WHAT YOU HAVE TO DO:
Output the data in full and exactly as presented.

INPUT MATERIAL:
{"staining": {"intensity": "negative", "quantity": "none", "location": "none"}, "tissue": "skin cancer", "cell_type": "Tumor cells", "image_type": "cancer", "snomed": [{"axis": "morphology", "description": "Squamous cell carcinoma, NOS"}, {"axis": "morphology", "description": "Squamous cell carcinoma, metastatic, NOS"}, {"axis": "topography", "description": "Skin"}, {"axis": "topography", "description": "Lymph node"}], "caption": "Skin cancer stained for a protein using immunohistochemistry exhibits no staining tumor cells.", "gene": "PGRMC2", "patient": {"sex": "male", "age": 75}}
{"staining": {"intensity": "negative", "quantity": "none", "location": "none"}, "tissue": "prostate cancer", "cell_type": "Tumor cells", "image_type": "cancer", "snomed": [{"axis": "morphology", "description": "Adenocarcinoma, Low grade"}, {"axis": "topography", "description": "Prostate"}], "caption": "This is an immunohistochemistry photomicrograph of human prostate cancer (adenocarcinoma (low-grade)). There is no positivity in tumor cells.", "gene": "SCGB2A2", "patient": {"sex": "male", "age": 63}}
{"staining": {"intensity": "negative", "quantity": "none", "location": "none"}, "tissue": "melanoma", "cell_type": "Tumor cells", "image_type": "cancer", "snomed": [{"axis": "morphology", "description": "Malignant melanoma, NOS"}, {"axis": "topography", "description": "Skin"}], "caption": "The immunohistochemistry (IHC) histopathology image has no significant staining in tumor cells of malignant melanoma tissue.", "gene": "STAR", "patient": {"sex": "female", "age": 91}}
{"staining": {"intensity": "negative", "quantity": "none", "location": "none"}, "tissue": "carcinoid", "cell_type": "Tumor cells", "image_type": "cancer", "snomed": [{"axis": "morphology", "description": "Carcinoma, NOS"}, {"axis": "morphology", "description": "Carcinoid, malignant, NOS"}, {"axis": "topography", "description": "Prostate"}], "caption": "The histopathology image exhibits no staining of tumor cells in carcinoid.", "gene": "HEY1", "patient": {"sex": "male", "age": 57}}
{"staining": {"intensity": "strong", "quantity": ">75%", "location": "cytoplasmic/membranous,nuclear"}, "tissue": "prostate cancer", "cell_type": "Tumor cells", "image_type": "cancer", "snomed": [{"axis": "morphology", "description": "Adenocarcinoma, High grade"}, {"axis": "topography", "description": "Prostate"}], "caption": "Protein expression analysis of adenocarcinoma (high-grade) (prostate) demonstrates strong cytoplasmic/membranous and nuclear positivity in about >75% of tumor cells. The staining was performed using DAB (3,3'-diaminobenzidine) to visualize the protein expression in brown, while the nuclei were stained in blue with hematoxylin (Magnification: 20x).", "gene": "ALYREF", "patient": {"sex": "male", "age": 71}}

ANSWER SECTION:
{"staining": {"intensity": "negative", "quantity": "none", "location": "none"}, "tissue": "skin cancer", "cell_type": "Tumor cells", "image_type": "cancer", "snomed": [{"axis": "morphology", "description": "Squamous cell carcinoma, NOS"}, {"axis": "morphology", "description": "Squamous cell carcinoma, metastatic, NOS"}, {"axis": "topography", "description": "Skin"}, {"axis": "topography", "description": "Lymph node"}], "caption": "Skin cancer stained for a protein using immunohistochemistry exhibits no staining tumor cells.", "gene": "PGRMC2", "patient": {"sex": "male", "age": 75}}
{"staining": {"intensity": "negative", "quantity": "none", "location": "none"}, "tissue": "prostate cancer", "cell_type": "Tumor cells", "image_type": "cancer", "snomed": [{"axis": "morphology", "description": "Adenocarcinoma, Low grade"}, {"axis": "topography", "description": "Prostate"}], "caption": "This is an immunohistochemistry photomicrograph of human prostate cancer (adenocarcinoma (low-grade)). There is no positivity in tumor cells.", "gene": "SCGB2A2", "patient": {"sex": "male", "age": 63}}
{"staining": {"intensity": "negative", "quantity": "none", "location": "none"}, "tissue": "melanoma", "cell_type": "Tumor cells", "image_type": "cancer", "snomed": [{"axis": "morphology", "description": "Malignant melanoma, NOS"}, {"axis": "topography", "description": "Skin"}], "caption": "The immunohistochemistry (IHC) histopathology image has no significant staining in tumor cells of malignant melanoma tissue.", "gene": "STAR", "patient": {"sex": "female", "age": 91}}
{"staining": {"intensity": "negative", "quantity": "none", "location": "none"}, "tissue": "carcinoid", "cell_type": "Tumor cells", "image_type": "cancer", "snomed": [{"axis": "morphology", "description": "Carcinoma, NOS"}, {"axis": "morphology", "description": "Carcinoid, malignant, NOS"}, {"axis": "topography", "description": "Prostate"}], "caption": "The histopathology image exhibits no staining of tumor cells in carcinoid.", "gene": "HEY1", "patient": {"sex": "male", "age": 57}}
{"staining": {"intensity": "strong", "quantity": ">75%", "location": "cytoplasmic/membranous,nuclear"}, "tissue": "prostate cancer", "cell_type": "Tumor cells", "image_type": "cancer", "snomed": [{"axis": "morphology", "description": "Adenocarcinoma, High grade"}, {"axis": "topography", "description": "Prostate"}], "caption": "Protein expression analysis of adenocarcinoma (high-grade) (prostate) demonstrates strong cytoplasmic/membranous and nuclear positivity in about >75% of tumor cells. The staining was performed using DAB (3,3'-diaminobenzidine) to visualize the protein expression in brown, while the nuclei were stained in blue with hematoxylin (Magnification: 20x).", "gene": "ALYREF", "patient": {"sex": "male", "age": 71}}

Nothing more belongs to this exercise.